Nel corso della puntata di Report del 16 dicembre, il programma condotto da Sigfrido Ranucci ha affrontato il tema della provenienza e della qualità del pesce che arriva sulle nostre tavole e ha spiegato cosa si cela dietro le differenze di prezzo tra il pesce allevato e quello pescato in mare. Un'inchiesta che è stata portata avanti per analizzare se effettivamente l'Italia rispetta le direttive europee in materia di tracciabilità del pesce e soprattutto capire cosa si nasconde dietro un prezzo più basso di un pesce rispetto ad un altro della stessa specie.

Pesce allevato e pesce pescato in mare

Nel 2017 gli Italiani, che risultano essere i maggiori consumatori di pesce in Europa, hanno mangiato circa 30 kg di pesce a testa. Questo vuol dire che la domanda di pesce ha superato di gran lunga quella che è l'offerta, così per mantenere attivo il mercato si è fatto sempre più ricorso all'allevamento massivo di pesce.

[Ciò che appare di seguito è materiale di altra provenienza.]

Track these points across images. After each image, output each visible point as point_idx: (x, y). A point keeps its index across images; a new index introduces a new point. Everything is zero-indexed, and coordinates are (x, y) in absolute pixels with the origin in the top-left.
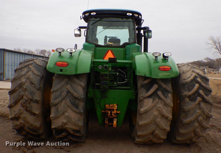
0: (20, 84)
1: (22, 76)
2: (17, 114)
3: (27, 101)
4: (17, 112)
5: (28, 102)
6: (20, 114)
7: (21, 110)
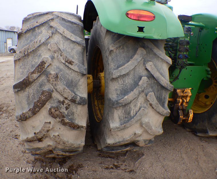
0: (39, 65)
1: (40, 46)
2: (40, 132)
3: (63, 102)
4: (40, 129)
5: (63, 105)
6: (48, 131)
7: (50, 123)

Sebbene i governi di tutto il mondo, compreso il nostro, abbiano obbligato la grande distribuzione e anche i piccoli venditori di pesce, come le pescherie e gli ambulanti, a munire il pesce in vendita di appositi cartelli riportanti informazioni come la provenienza, la caratteristica di essere fresco o decongelato o surgelato, se pescato o di allevamento, oggi la situazione non è poi così trasparente.

È bene sapere che tutte le tipologie di pesce sono sotto inchiesta: il servizio parte dai banchi delle pescherie piccole e della grande distribuzione, dove il colore del pesce esposto dice tanto sulla sua freschezza. Ma il vero inganno ci sta una volta sventrata un'orata, per esempio: nel servizio di Report dall'analisi dell'orata allevata e proveniente dalla Grecia si nota un'eccessiva presenza di grasso nel ventre del pesce.

Al contrario, in un'orata pescata in mare aperto in Italia non vi è alcuna traccia di grassi. Il motivo sta nella differenza di alimentazione: se i pesci di mare si nutrono principalmente di altri pesci e raggiungono i 400 grammi in circa due anni e mezzo, quelli di allevamento impiegano solo 14 mesi. Questo avviene perché vengono nutriti con mangimi contenenti il 16% di grassi, che sono anche di bassa qualità se confrontati con un'alimentazione naturale in mare.

Il persico africano avvelenato del Lago Vittoria

Un'altra verità sconvolgente portata alla luce dall'inchiesta di Report è quella del pesce persico africano, uno dei pesci meno costosi presenti sui banchi pescheria. Il motivo di questo costo così ridotto è legato a diversi fattori, come il basso costo della manodopera e i metodi di allevamento.

È proprio questo secondo aspetto ad essere analizzato maggiormente: grazie all'inviato di Report ciò che emerge è preoccupante perché il Lago Vittoria in Africa è uno dei laghi più inquinati al mondo. Nelle sue acque defluiscono non solo i rifiuti chimici delle numerose miniere di oro presenti nei dintorni, ma anche le acque nere delle città circostanti, ma soprattutto si deve sapere che per pescare quanto più pesce possibile i pescatori versano veleno di notte per raccogliere l'indomani mattina i pesci morti saliti a galla.

Tutte queste sostanze nocive, come antiossidanti, sostanze chimiche, veleni di ogni tipo, entrano nel nostro organismo tramite ciò che mangiamo e anche l'uso massivo di antibiotici per combattere le malattie nei pesci finiscono per sviluppare nell'organismo umano una resistenza agli antibiotici stessi.